What to produce: Scan the data for "shoulder" and copy the lines it appears in.

Body or hand keypoint data
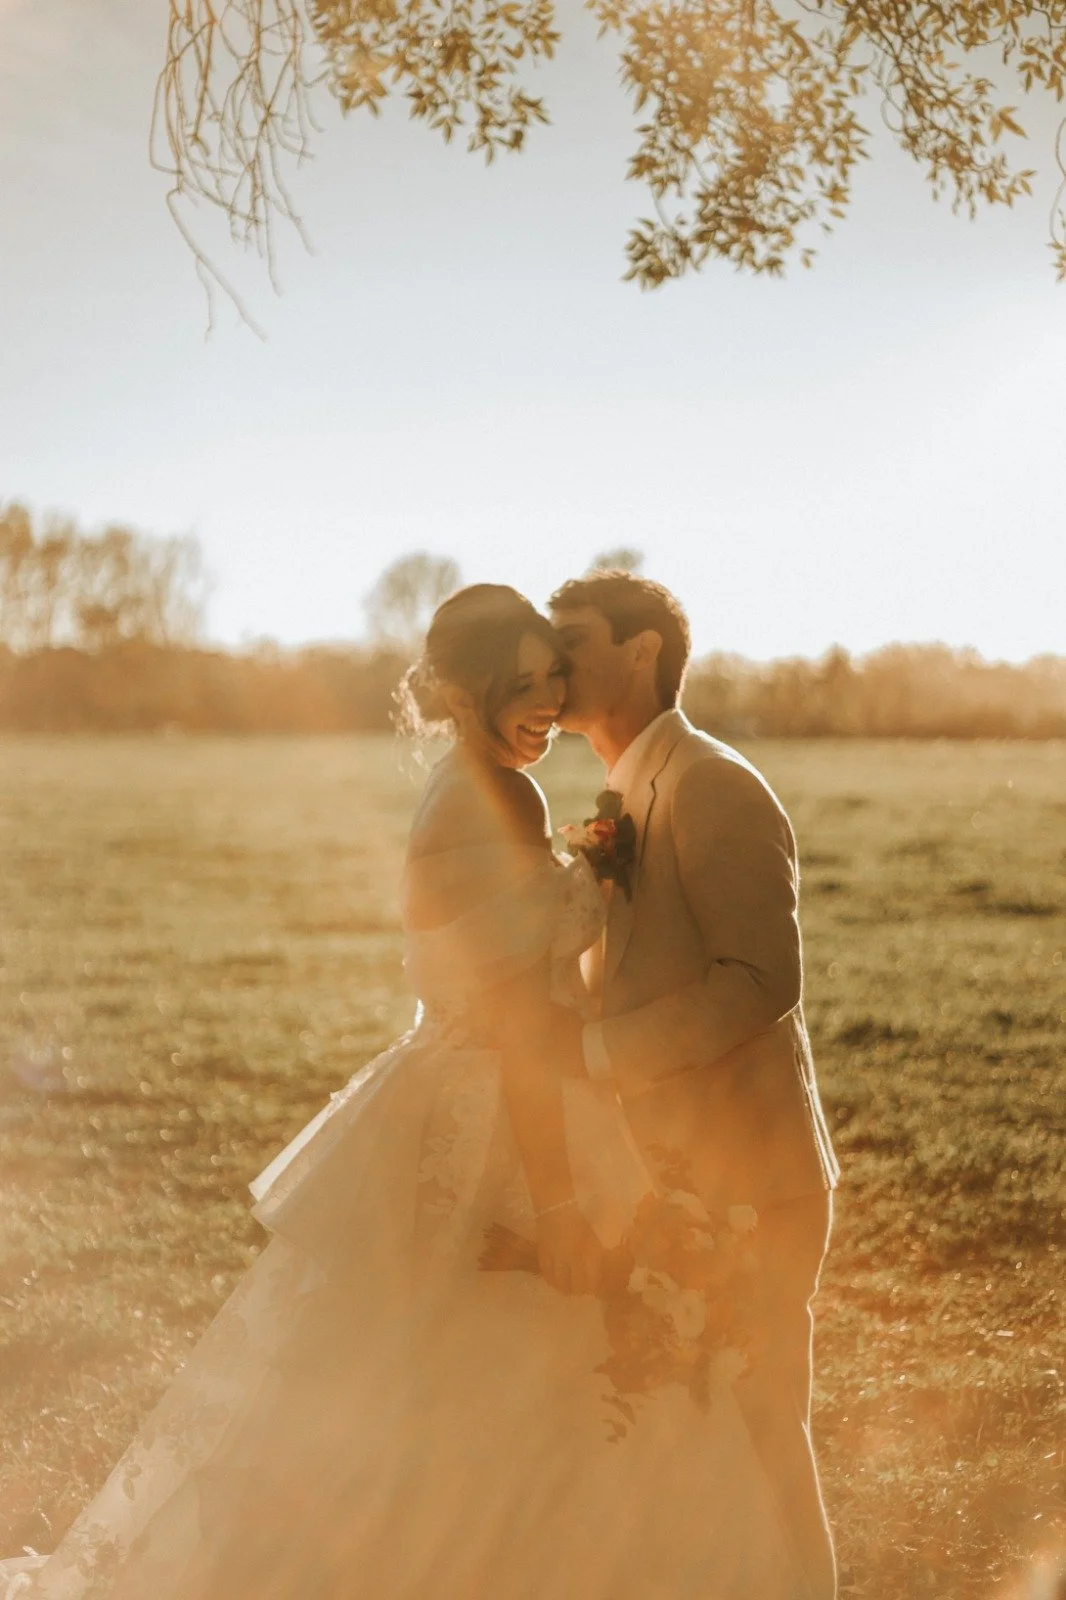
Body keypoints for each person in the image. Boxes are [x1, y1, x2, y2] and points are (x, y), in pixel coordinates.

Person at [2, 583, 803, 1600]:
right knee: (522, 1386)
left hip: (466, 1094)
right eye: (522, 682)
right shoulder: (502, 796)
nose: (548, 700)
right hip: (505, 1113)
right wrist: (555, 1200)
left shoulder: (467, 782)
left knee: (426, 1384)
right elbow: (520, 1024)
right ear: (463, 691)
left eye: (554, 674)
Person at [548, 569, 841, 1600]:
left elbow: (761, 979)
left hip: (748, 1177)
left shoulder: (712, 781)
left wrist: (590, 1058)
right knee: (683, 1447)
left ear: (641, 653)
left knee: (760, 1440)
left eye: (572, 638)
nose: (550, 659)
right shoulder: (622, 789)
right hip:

Solution to this task:
right shoulder: (502, 796)
left shoulder: (467, 782)
left shoulder: (712, 781)
right shoulder: (622, 789)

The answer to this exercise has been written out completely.